(Beginning of Extracted text)
Figure 7 shows that temporarily increasing α and T results in substantial increases in the rate of healing. Interestingly, we observed an overshoot in the degree of repair when α and/or T were increased sufficiently, leading to temporary excess tissue deposition both within and around the site of injury (Fig. 8A). If such excess tissue is not eventually cleared, it would correspond to a scar. Adding negative durotaxis to both anabolic and catabolic cells resulted in a notable improvement in tissue repair (Fig. 8B). Importantly, it also led to a stable degree of tissue heterogeneity even when the amounts of tissue production and consumption were both fixed (Fig. 9). Alternatively, when positive durotaxis was implemented in the model (i.e., having both agent types move preferentially to regions of high tissue density), the rate of development of tissue heterogeneity was greatly amplified (Fig. 9). Breaking this down further, we found that stability was achieved when negative durotaxis was applied only to the anabolic cells, whereas the catabolic cells moved about randomly, and conversely when positive durotaxis was applied only the catabolic cells while the anabolic cells moved around randomly. Thus, negative feedback caused by either directing anabolic cells toward tissue-poor regions or catabolic cells toward tissue-rich regions is enough to constrain the amount of tissue heterogeneity that develops over time.

Figure 7.

Effects of injury-induced activation of anabolic agents on rate of recovery from injury. The parameter, α, that controls the amount of tissue produced or removed by each agent at each time step is increased by the factor γ. Activated cells persist for an average half-life of T time steps. The lines show the mean of 20 stochastically independent simulations. The error bars show 1 standard deviation.
(End of Extracted text)
* **Brief 1**: In the passage on simulated tissue repair, what happened to the development of tissue heterogeneity when positive durotaxis was added to the model?
* **Brief 2**: Write the next part of the passage on simulated tissue repair, starting after its last sentence.
(Beginning of Given data)
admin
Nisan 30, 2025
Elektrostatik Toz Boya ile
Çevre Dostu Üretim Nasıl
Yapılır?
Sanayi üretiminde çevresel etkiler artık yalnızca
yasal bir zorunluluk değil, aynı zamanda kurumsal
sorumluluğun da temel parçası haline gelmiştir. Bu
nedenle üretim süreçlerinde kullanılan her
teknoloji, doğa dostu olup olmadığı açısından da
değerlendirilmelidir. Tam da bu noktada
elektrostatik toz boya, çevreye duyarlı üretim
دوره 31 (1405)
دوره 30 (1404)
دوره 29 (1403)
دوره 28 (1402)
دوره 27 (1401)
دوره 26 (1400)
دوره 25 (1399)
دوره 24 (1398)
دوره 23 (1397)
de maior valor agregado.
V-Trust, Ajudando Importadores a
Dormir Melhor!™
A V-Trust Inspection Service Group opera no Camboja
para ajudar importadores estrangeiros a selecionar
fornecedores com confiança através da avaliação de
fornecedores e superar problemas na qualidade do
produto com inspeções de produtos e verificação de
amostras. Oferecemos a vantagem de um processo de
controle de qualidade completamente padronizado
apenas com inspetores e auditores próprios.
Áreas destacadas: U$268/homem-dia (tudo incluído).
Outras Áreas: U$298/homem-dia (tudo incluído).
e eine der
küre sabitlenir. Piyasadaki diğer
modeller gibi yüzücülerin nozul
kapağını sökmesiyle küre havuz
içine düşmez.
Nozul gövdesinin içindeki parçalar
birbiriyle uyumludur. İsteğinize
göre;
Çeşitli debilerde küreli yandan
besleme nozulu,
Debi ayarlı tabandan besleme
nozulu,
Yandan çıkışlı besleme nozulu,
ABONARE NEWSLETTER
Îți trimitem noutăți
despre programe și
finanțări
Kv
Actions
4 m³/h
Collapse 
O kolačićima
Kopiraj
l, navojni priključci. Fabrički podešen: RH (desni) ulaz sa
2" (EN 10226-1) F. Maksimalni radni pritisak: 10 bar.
(End of Given data)
* **Exercise answer 1**: The rate at which tissue heterogeneity developed was greatly amplified.

* **Exercise answer 2**:
Figure 9.

Evolution of tissue heterogeneity. The model was run for 50,000 time steps with 150 agents of each type and α = 0.02. Heterogeneity levels off after about 5,000 steps with both first-order catabolism (thin solid line) and the random walk modified by negative durotaxis (thick solid line), on contrast to the increase with the square root of the number of steps seen in heterogeneity with the simple random walk (thin dashed line) and the random walk modified by positive durotaxis (thick solid line).

These findings with simulated durotaxis mean that there is not a unique minimal rule set for tissue stability; both a catabolism rate proportional to the local tissue density and a biased random walk based on local tissue density can work equally well. The crucial feature of these strategies, however, is that they both involve agent behavior being influenced by feedback about the local state of the tissue.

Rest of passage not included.